**Source extract**
————————

Fair Work Commission
(FWC) has supported the Defence Department after it took the advice of its own medical specialist over that of an employee’s psychiatrist which resulted in the employee being ordered to return to her “injurious” workplace.
The Canberra Times reported
that Cammui Tunks, who was employed by the department for 15 years, recently lost an unfair dismissal case.
Tunks was dismissed in May when she failed to comply with a return to work order, citing medical advice as her reasoning.
She claimed she was afraid to return to her job due to a series of run-ins with her supervisors and due to sporadic attendance at work since 2012 due to stress leave.
The department sent Tunks to see an independent medical examiner in September 2013.
The psychiatrist, Dr. James Hundertmark, concluded that Tunks had a “phobic avoidance of the workplace”, but could resume some of her duties under a return-to-work program, The Times
“From a pragmatic perspective, it may well be appropriate to move her to a new supervisor but it is understood that there are limited opportunities for this to occur within the Department,” Hundertmark wrote.

————————

**Raw data**
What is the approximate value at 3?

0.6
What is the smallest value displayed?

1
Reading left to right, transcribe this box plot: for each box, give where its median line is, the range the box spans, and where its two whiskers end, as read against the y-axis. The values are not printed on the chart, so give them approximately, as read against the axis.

————————

**What to produce**
From the Fair Work Commission article above, reproduce word for word the passage that opens with the words "She claimed she" and closes with "in September 2013.".

**Response area**
She claimed she was afraid to return to her job due to a series of run-ins with her supervisors and due to sporadic attendance at work since 2012 due to stress leave.
The department sent Tunks to see an independent medical examiner in September 2013.